▸ AIM OF THE EXERCISE:
The line containing "Actual sole source results: 27 days" marks the start, and the last line of the records below marks the end. Print that run exactly and nothing else.

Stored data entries

----------------

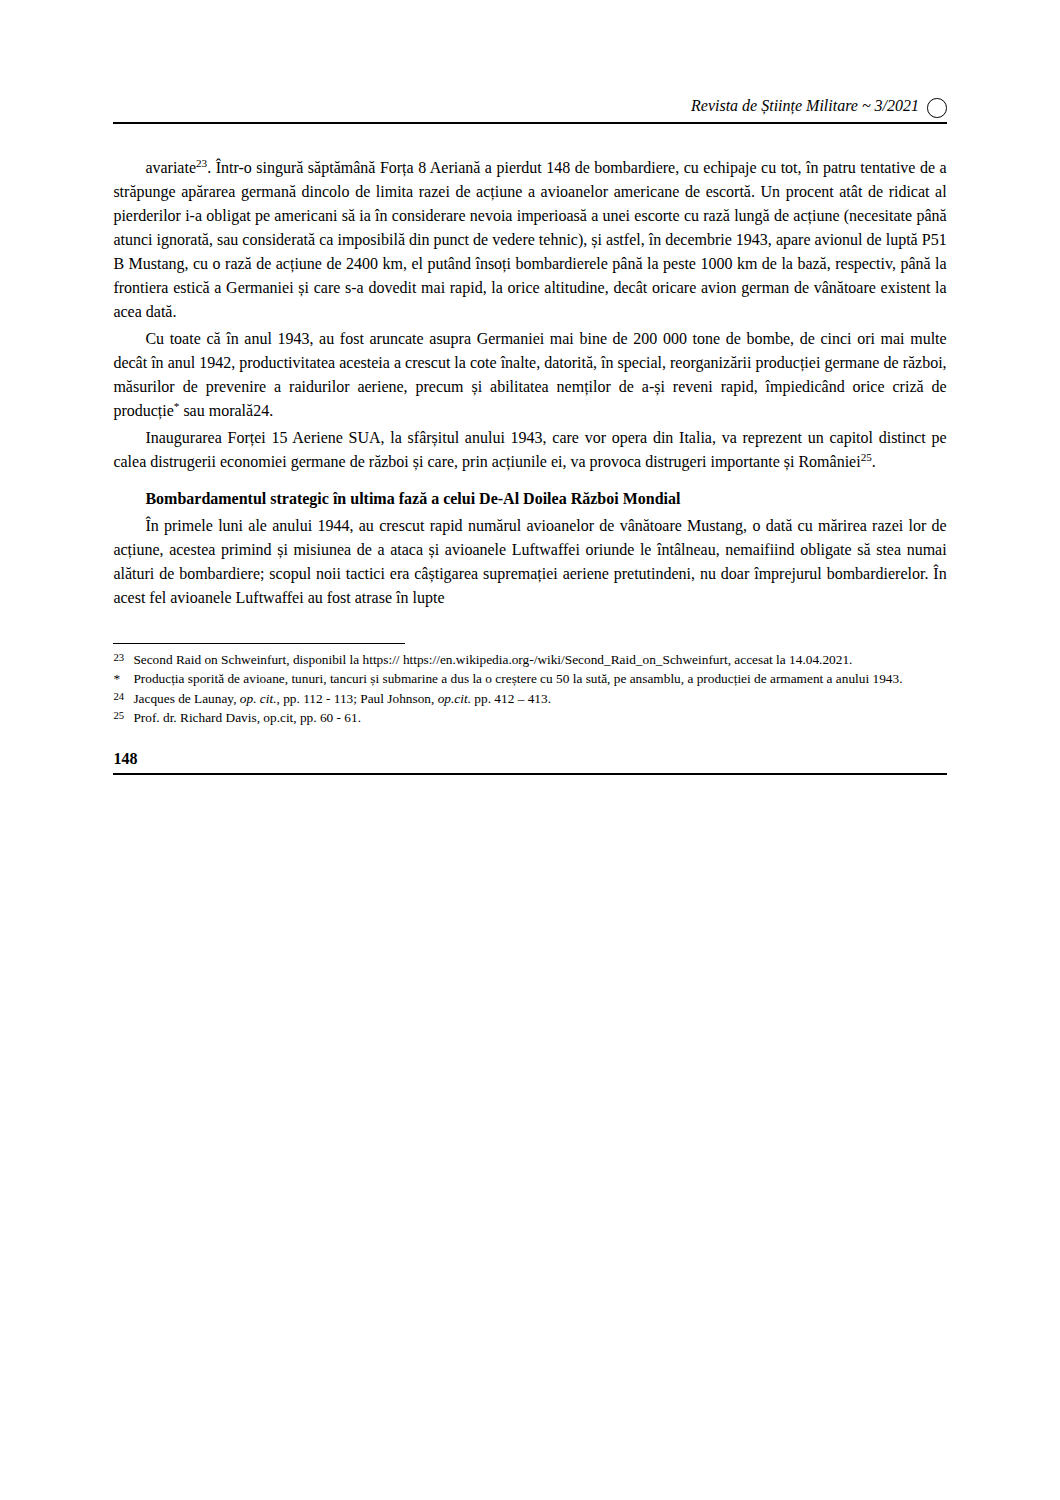Revista de Științe Militare ~ 3/2021
avariate23. Într-o singură săptămână Forța 8 Aeriană a pierdut 148 de bombardiere, cu echipaje cu tot, în patru tentative de a străpunge apărarea germană dincolo de limita razei de acțiune a avioanelor americane de escortă. Un procent atât de ridicat al pierderilor i-a obligat pe americani să ia în considerare nevoia imperioasă a unei escorte cu rază lungă de acțiune (necesitate până atunci ignorată, sau considerată ca imposibilă din punct de vedere tehnic), și astfel, în decembrie 1943, apare avionul de luptă P51 B Mustang, cu o rază de acțiune de 2400 km, el putând însoți bombardierele până la peste 1000 km de la bază, respectiv, până la frontiera estică a Germaniei și care s-a dovedit mai rapid, la orice altitudine, decât oricare avion german de vânătoare existent la acea dată.
Cu toate că în anul 1943, au fost aruncate asupra Germaniei mai bine de 200 000 tone de bombe, de cinci ori mai multe decât în anul 1942, productivitatea acesteia a crescut la cote înalte, datorită, în special, reorganizării producției germane de război, măsurilor de prevenire a raidurilor aeriene, precum și abilitatea nemților de a-și reveni rapid, împiedicând orice criză de producție* sau morală24.
Inaugurarea Forței 15 Aeriene SUA, la sfârșitul anului 1943, care vor opera din Italia, va reprezent un capitol distinct pe calea distrugerii economiei germane de război și care, prin acțiunile ei, va provoca distrugeri importante și României25.
Bombardamentul strategic în ultima fază a celui De-Al Doilea Război Mondial
În primele luni ale anului 1944, au crescut rapid numărul avioanelor de vânătoare Mustang, o dată cu mărirea razei lor de acțiune, acestea primind și misiunea de a ataca și avioanele Luftwaffei oriunde le întâlneau, nemaifiind obligate să stea numai alături de bombardiere; scopul noii tactici era câștigarea supremației aeriene pretutindeni, nu doar împrejurul bombardierelor. În acest fel avioanele Luftwaffei au fost atrase în lupte
23 Second Raid on Schweinfurt, disponibil la https:// https://en.wikipedia.org-/wiki/Second_Raid_on_Schweinfurt, accesat la 14.04.2021.
*Producția sporită de avioane, tunuri, tancuri și submarine a dus la o creștere cu 50 la sută, pe ansamblu, a producției de armament a anului 1943.
24 Jacques de Launay, op. cit., pp. 112 - 113; Paul Johnson, op.cit. pp. 412 – 413.
25 Prof. dr. Richard Davis, op.cit, pp. 60 - 61.
148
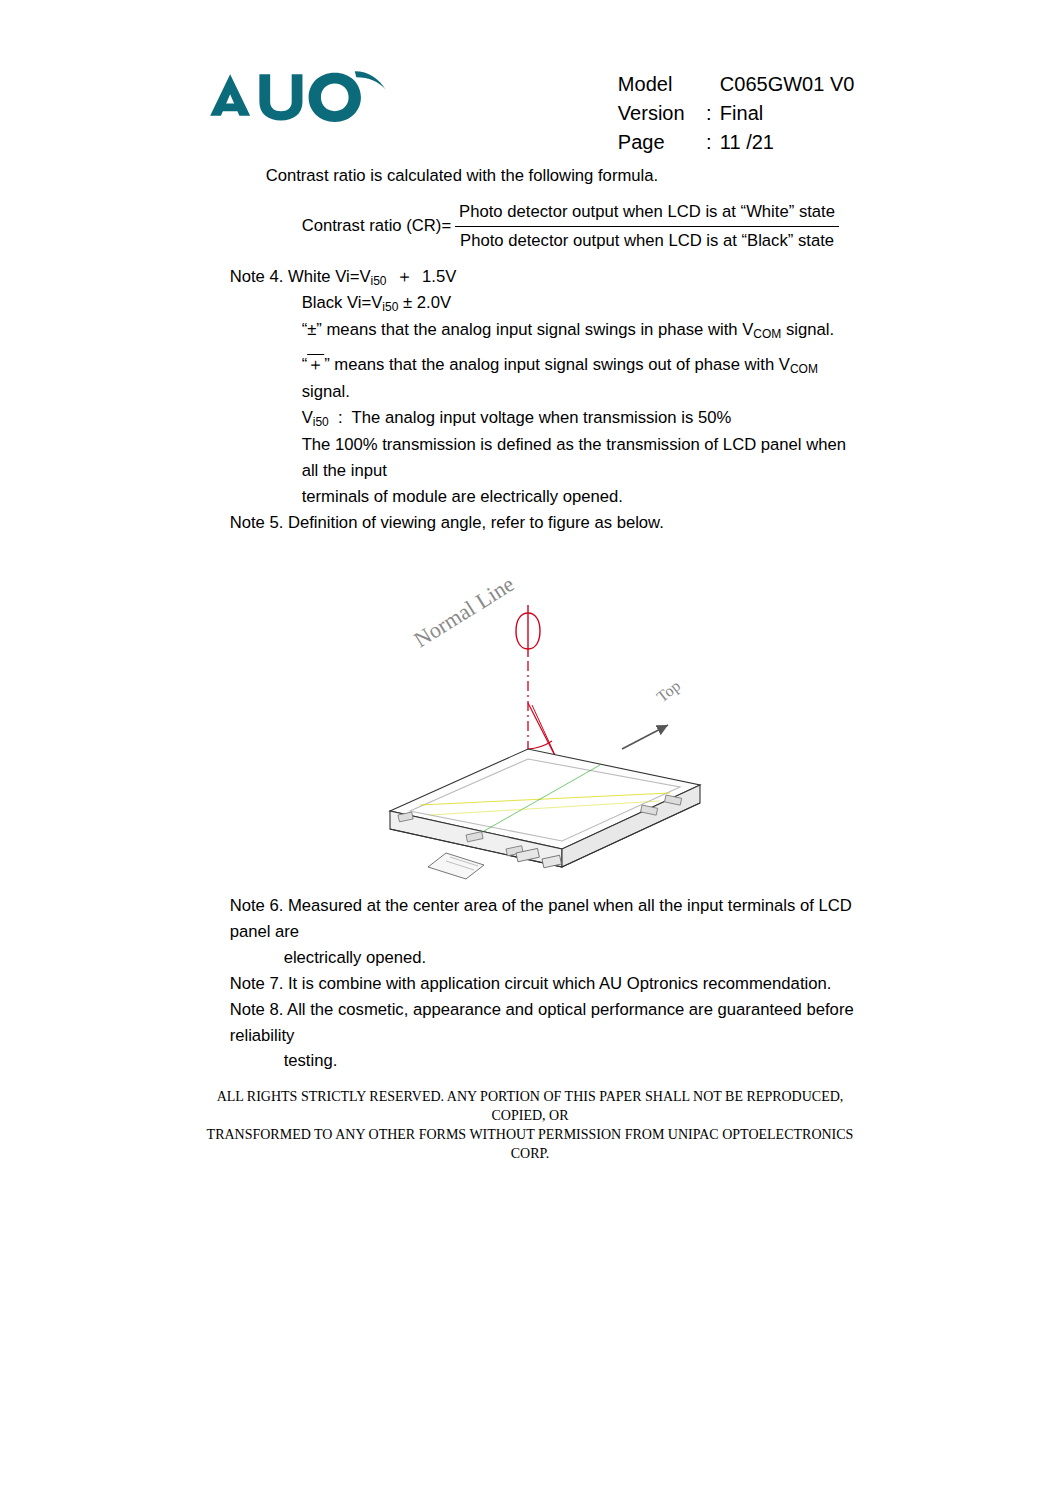| Model | | C065GW01 V0 |
| Version | : | Final |
| Page | : | 11 /21 |
Contrast ratio is calculated with the following formula.
Contrast ratio (CR)= Photo detector output when LCD is at “White” state Photo detector output when LCD is at “Black” state
Note 4. White Vi=Vi50 ＋ 1.5V
Black Vi=Vi50 ± 2.0V
“±” means that the analog input signal swings in phase with VCOM signal.
“＋” means that the analog input signal swings out of phase with VCOM signal.
Vi50 : The analog input voltage when transmission is 50%
The 100% transmission is defined as the transmission of LCD panel when all the input
terminals of module are electrically opened.
Note 5. Definition of viewing angle, refer to figure as below.
Normal Line Top
Note 6. Measured at the center area of the panel when all the input terminals of LCD panel are
electrically opened.
Note 7. It is combine with application circuit which AU Optronics recommendation.
Note 8. All the cosmetic, appearance and optical performance are guaranteed before reliability
testing.
ALL RIGHTS STRICTLY RESERVED. ANY PORTION OF THIS PAPER SHALL NOT BE REPRODUCED, COPIED, OR
TRANSFORMED TO ANY OTHER FORMS WITHOUT PERMISSION FROM UNIPAC OPTOELECTRONICS CORP.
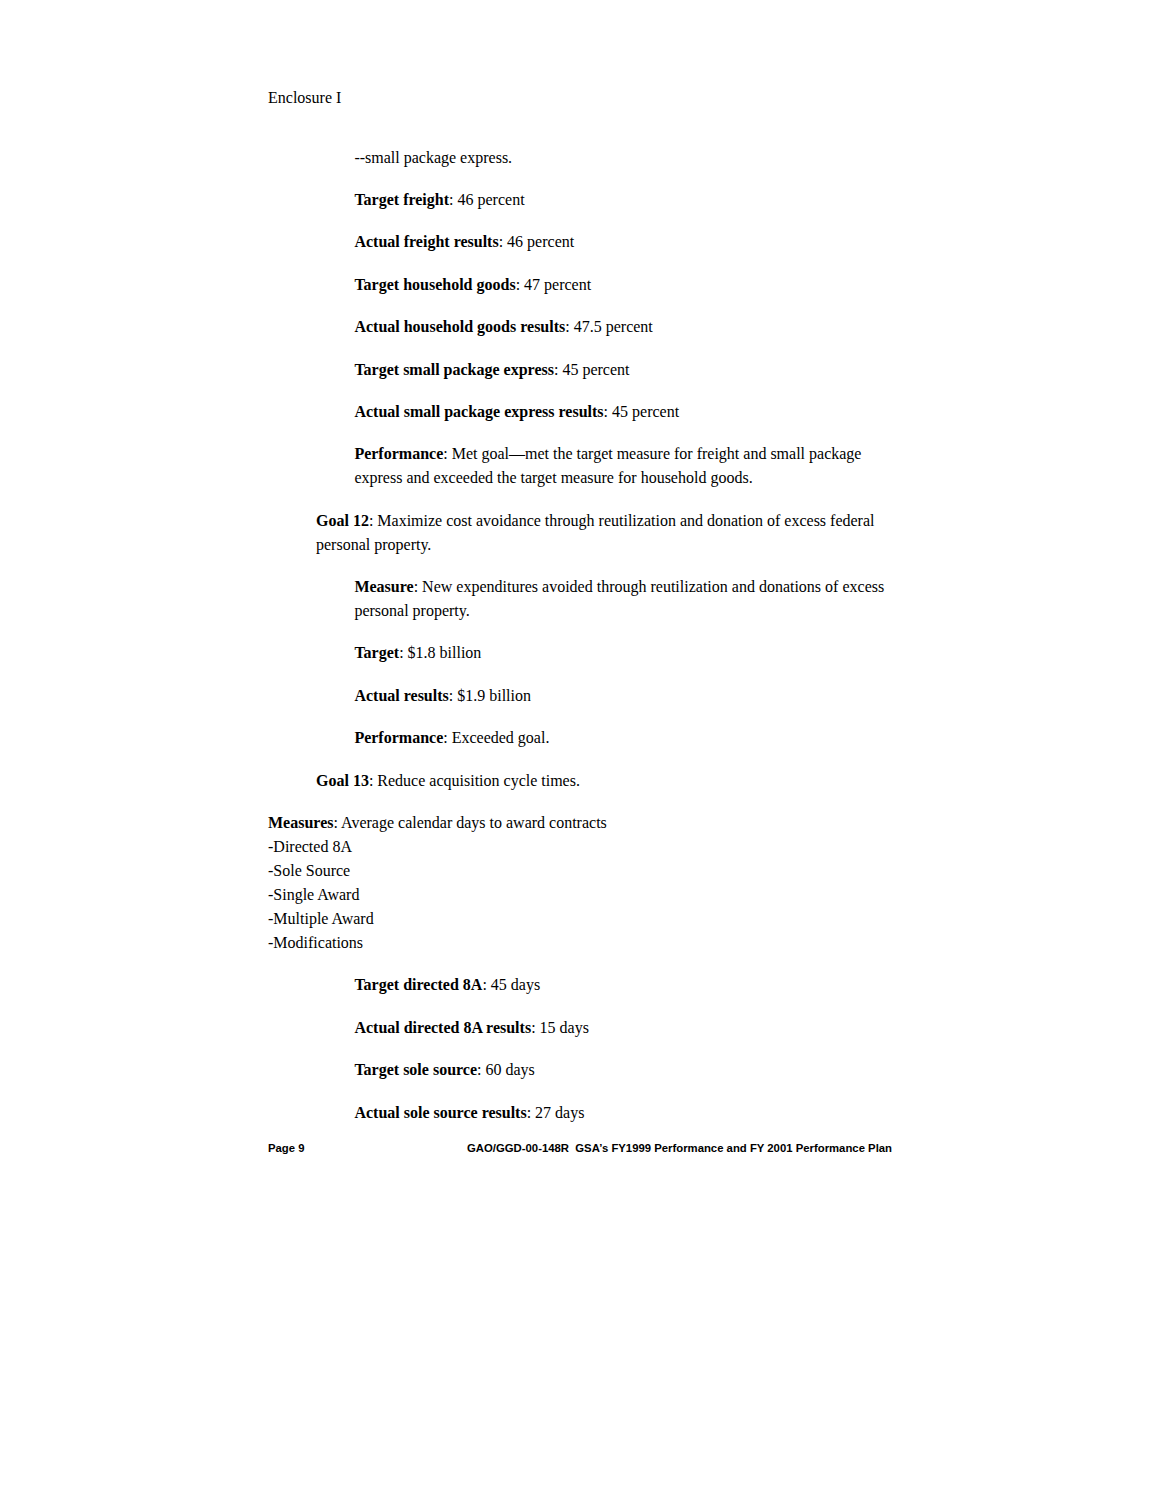Enclosure I
--small package express.
Target freight: 46 percent
Actual freight results: 46 percent
Target household goods: 47 percent
Actual household goods results: 47.5 percent
Target small package express: 45 percent
Actual small package express results: 45 percent
Performance: Met goal—met the target measure for freight and small package express and exceeded the target measure for household goods.
Goal 12: Maximize cost avoidance through reutilization and donation of excess federal personal property.
Measure: New expenditures avoided through reutilization and donations of excess personal property.
Target: $1.8 billion
Actual results: $1.9 billion
Performance: Exceeded goal.
Goal 13: Reduce acquisition cycle times.
Measures: Average calendar days to award contracts
-Directed 8A
-Sole Source
-Single Award
-Multiple Award
-Modifications
Target directed 8A: 45 days
Actual directed 8A results: 15 days
Target sole source: 60 days
Actual sole source results: 27 days
Page 9 GAO/GGD-00-148R GSA’s FY1999 Performance and FY 2001 Performance Plan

----------------

▸ REPLY:
Actual sole source results: 27 days
Page 9 GAO/GGD-00-148R GSA’s FY1999 Performance and FY 2001 Performance Plan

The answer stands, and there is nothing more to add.